_Supplied passage_:
++++

The car attempted full-time status in 2007 with Lepage, but after missing the first four races, the team decided to go part-time with Andretti and Chaffin. Lepage swapped places with Andretti and Chaffin at the No. 37 so that Lepage could continue full-time. Chaffin later left the team in early 2007. They tried to make another attempt to run the No. 34 at Texas Motor Speedway with myAutoloan.com as the sponsor, but they failed to qualify for the race.

The 2008 season began with the No. 34 planning to run a full season. The team made the Daytona 500 with Andretti behind the wheel and Makoto's Ginger Dressing brand as the associate sponsor, and manufacturer's support from Chevrolet. Andretti left the team to race in the Indianapolis 500 with Roth Racing and eventually decided to continue in the series. Tony Raines qualified for his first race of the season in the No. 34 Chevrolet Impala SS at Dover but finished 40th after transmission failure. The No. 34 Chevy ran part-time after that, with Chad Chaffin attempting the final races for the team in 2008.

- John Andretti (2009)

++++

_Activity list_:
[1] In the account of the No. 34 car, what caused Tony Raines to finish 40th at Dover?
[2] Pick up the account of the No. 34 car's seasons from where it stops and continue it.

++++

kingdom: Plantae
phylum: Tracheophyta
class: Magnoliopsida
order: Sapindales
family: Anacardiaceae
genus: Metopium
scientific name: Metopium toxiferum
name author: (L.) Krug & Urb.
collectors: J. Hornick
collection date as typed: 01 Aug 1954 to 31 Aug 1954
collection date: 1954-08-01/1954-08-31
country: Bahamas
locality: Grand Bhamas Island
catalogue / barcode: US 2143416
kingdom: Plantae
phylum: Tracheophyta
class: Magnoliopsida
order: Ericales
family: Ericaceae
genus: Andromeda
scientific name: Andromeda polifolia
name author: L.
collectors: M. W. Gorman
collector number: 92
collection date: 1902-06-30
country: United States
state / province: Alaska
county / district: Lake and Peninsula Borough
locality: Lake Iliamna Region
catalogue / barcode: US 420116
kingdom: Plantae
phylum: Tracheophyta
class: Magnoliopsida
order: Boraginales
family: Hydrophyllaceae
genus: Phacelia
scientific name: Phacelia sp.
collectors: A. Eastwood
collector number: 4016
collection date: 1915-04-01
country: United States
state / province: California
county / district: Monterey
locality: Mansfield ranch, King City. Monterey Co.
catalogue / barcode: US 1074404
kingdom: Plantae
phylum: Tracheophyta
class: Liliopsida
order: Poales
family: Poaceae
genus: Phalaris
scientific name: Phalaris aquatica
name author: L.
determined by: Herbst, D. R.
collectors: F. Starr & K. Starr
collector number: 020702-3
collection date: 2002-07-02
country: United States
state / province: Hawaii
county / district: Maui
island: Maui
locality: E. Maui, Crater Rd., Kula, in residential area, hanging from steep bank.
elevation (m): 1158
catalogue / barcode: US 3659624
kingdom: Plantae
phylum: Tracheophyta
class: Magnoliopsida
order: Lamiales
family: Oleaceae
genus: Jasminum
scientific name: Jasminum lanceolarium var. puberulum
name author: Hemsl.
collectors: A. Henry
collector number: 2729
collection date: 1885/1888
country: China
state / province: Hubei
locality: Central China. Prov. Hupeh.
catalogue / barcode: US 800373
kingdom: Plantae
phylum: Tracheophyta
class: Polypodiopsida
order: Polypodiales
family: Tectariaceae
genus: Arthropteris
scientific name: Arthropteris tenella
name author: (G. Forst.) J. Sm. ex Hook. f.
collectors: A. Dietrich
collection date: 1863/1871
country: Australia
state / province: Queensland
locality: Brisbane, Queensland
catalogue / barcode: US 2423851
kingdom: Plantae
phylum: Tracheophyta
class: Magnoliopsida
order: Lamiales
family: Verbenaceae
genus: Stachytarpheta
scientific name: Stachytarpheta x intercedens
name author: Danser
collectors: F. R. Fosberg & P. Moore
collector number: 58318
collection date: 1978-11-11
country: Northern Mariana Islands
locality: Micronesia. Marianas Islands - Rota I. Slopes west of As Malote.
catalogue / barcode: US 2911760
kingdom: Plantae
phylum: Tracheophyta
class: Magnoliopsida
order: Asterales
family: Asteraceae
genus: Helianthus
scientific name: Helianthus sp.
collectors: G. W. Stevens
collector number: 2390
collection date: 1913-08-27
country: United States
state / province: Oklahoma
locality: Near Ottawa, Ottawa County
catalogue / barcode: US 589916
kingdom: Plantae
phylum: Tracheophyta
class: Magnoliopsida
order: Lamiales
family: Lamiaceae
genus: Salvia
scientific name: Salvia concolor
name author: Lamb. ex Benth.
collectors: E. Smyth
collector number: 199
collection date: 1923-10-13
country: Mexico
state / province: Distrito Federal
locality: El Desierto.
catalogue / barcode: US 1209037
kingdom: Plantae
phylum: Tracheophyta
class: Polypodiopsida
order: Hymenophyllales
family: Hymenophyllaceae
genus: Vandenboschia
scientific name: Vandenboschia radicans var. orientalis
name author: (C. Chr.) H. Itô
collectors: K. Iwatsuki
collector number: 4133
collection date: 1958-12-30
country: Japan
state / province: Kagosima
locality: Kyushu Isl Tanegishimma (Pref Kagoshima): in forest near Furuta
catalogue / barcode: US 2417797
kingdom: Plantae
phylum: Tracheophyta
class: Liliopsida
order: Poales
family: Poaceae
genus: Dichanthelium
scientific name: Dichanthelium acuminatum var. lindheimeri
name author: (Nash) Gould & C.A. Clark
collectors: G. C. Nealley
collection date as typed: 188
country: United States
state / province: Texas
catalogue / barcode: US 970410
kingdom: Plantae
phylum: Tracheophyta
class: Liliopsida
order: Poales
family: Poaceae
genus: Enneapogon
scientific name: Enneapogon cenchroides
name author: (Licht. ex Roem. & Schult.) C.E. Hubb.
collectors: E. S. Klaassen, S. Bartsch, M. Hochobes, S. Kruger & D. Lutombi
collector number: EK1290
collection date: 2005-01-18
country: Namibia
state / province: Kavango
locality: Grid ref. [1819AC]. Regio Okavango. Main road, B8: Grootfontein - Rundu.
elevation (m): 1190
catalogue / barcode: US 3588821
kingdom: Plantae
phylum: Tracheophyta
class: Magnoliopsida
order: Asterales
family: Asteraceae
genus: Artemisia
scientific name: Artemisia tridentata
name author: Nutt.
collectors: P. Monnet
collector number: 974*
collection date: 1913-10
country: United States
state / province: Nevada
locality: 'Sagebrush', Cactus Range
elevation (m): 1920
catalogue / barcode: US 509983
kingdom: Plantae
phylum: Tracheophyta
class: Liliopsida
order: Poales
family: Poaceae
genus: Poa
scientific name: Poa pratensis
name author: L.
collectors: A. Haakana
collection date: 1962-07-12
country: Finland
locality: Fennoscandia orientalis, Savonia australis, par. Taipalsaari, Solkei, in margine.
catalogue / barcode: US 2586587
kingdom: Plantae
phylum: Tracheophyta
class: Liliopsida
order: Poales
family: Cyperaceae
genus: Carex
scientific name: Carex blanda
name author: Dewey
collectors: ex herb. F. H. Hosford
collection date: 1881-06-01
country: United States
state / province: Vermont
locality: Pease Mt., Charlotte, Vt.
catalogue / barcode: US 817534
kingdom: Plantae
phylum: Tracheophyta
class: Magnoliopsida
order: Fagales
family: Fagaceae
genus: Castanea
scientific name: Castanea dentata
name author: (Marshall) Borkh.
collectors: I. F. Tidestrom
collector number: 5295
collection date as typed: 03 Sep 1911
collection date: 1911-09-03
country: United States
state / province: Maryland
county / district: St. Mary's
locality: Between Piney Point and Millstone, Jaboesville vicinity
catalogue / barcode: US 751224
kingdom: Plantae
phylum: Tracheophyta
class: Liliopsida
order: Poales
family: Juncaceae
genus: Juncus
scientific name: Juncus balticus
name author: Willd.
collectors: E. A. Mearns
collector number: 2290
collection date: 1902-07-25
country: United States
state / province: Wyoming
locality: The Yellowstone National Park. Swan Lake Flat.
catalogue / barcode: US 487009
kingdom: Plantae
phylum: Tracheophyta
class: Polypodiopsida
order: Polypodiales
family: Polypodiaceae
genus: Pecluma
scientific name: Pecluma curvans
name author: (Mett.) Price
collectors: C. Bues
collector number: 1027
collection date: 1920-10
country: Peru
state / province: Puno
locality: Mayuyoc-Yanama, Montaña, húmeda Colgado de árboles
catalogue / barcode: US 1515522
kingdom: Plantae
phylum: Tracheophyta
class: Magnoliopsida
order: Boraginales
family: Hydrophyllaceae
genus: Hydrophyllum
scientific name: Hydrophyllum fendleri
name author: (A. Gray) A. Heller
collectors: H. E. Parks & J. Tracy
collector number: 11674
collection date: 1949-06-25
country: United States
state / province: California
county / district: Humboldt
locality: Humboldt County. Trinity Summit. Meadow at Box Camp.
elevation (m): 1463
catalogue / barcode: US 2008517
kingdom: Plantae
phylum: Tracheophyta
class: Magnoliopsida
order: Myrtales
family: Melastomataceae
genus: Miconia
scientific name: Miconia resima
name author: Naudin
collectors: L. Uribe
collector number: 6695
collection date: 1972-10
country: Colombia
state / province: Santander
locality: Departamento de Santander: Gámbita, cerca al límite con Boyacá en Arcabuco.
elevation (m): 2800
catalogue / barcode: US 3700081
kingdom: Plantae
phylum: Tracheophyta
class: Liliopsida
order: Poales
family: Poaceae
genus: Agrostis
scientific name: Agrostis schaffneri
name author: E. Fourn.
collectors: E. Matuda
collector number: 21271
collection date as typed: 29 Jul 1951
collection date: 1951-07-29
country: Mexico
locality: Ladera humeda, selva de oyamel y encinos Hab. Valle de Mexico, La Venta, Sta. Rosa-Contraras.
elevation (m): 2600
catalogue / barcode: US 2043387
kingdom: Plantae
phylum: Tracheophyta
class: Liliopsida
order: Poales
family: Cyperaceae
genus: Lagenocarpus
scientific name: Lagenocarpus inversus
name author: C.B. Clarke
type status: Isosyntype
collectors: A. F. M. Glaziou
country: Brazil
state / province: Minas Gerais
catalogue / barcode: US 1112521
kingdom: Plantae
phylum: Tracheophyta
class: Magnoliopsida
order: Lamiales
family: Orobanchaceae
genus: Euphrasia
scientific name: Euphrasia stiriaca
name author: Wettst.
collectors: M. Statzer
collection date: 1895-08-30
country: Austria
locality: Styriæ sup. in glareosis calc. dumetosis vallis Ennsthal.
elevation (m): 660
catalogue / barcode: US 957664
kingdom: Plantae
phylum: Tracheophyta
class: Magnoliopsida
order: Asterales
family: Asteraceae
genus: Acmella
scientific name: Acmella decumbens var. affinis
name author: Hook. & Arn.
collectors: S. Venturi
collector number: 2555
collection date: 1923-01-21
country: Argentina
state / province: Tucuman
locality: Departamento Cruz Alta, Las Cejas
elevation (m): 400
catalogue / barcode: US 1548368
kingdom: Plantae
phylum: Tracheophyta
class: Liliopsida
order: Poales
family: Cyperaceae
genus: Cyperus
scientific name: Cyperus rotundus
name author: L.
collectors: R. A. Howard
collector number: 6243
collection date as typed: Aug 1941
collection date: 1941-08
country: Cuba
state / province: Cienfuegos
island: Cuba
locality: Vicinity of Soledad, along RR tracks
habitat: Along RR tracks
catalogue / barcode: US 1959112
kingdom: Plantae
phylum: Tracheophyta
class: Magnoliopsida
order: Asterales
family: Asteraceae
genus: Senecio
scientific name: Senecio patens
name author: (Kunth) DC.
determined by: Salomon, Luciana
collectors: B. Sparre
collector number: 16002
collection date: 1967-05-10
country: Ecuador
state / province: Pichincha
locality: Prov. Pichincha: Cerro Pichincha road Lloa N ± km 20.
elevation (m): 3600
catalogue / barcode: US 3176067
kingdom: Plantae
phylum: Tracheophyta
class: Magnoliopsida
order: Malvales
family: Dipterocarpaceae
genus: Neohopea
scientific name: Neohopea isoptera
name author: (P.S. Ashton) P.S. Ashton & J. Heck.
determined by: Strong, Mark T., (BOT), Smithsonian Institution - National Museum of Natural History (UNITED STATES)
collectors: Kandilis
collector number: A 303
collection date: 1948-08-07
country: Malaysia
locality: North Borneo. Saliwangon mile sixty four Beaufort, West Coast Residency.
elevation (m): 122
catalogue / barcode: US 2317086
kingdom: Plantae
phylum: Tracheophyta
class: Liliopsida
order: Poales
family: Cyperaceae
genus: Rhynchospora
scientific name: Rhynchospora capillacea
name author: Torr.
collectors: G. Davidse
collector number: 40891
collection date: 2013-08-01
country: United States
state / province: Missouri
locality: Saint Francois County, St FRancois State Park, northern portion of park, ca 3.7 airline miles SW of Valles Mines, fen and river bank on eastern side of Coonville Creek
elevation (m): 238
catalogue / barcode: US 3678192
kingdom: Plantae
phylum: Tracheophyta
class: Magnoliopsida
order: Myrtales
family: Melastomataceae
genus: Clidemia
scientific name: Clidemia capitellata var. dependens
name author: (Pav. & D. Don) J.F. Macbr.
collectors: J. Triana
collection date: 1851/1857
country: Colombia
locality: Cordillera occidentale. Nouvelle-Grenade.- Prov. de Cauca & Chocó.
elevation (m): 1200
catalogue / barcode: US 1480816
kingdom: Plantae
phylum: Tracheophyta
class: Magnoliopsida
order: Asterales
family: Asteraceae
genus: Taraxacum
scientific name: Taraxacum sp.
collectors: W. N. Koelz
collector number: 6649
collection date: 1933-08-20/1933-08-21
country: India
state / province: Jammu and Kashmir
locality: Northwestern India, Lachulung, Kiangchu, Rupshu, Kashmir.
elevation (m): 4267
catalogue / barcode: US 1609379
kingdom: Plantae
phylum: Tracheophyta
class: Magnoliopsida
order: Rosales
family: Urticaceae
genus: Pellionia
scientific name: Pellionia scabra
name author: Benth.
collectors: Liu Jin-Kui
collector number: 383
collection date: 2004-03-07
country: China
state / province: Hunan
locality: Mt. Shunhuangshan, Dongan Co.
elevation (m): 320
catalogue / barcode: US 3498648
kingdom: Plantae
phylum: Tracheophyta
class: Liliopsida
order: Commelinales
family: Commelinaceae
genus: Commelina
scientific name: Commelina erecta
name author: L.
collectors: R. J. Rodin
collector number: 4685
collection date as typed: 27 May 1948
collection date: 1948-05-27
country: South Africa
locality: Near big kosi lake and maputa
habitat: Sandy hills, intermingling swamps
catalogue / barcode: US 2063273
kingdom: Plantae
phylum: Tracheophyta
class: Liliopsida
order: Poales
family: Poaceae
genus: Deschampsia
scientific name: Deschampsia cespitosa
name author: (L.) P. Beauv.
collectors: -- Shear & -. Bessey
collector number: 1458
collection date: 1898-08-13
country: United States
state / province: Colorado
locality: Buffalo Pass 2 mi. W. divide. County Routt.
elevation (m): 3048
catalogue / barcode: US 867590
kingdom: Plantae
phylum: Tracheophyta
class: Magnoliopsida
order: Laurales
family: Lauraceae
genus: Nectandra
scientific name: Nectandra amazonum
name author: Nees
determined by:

++++

_Responses_:
[1] Transmission failure.

[2]
In 2009, John Andretti drove the car full-time, and the team entered into a partnership with Earnhardt Ganassi Racing. The No. 34 team received owner's points from EGR's defunct No. 15 team, becoming locked in for the first five races of the season. For the Daytona 500, Window World joined as the primary sponsor, and the car was fielded as a fourth EGR entry, with EGR crew chief Steve Lane and several EGR crewmembers tending to the car. The team finished 19th in the race. Window World ended up joining the team for the first five races of the season, and additional races later in the year. The team ran EGR engines at the Daytona 500 and the spring Atlanta race, using Pro Motors Engines otherwise. Steven Lane served as the full-time crew chief and some of the EGR crew became permanent employees. Beyond Window World's involvement, the team ran mostly unsponsored; team owner Bob Jenkins began using the space on the No. 34 Chevrolet Impala SS to advertise his Taco Bell restaurants while seeking a new primary sponsor. Andretti missed two races while he ran the Indianapolis 500, and teammate Tony Raines took his place for those events. Raines quickly earned the team's best solo effort finish to that point with a 25th place at Darlington. With John back at the wheel, the team finished 16th at the Lenox Industrial Tools 301 at New Hampshire Motor Speedway, along with numerous other top-thirty finishes throughout the year. At Michigan, race sponsor Carfax jumped aboard the No. 34 Chevrolet as the primary sponsor. The team remained in the top-35 for the entire season which guaranteed the team starts the first five races of 2010.

- Travis Kvapil (2010)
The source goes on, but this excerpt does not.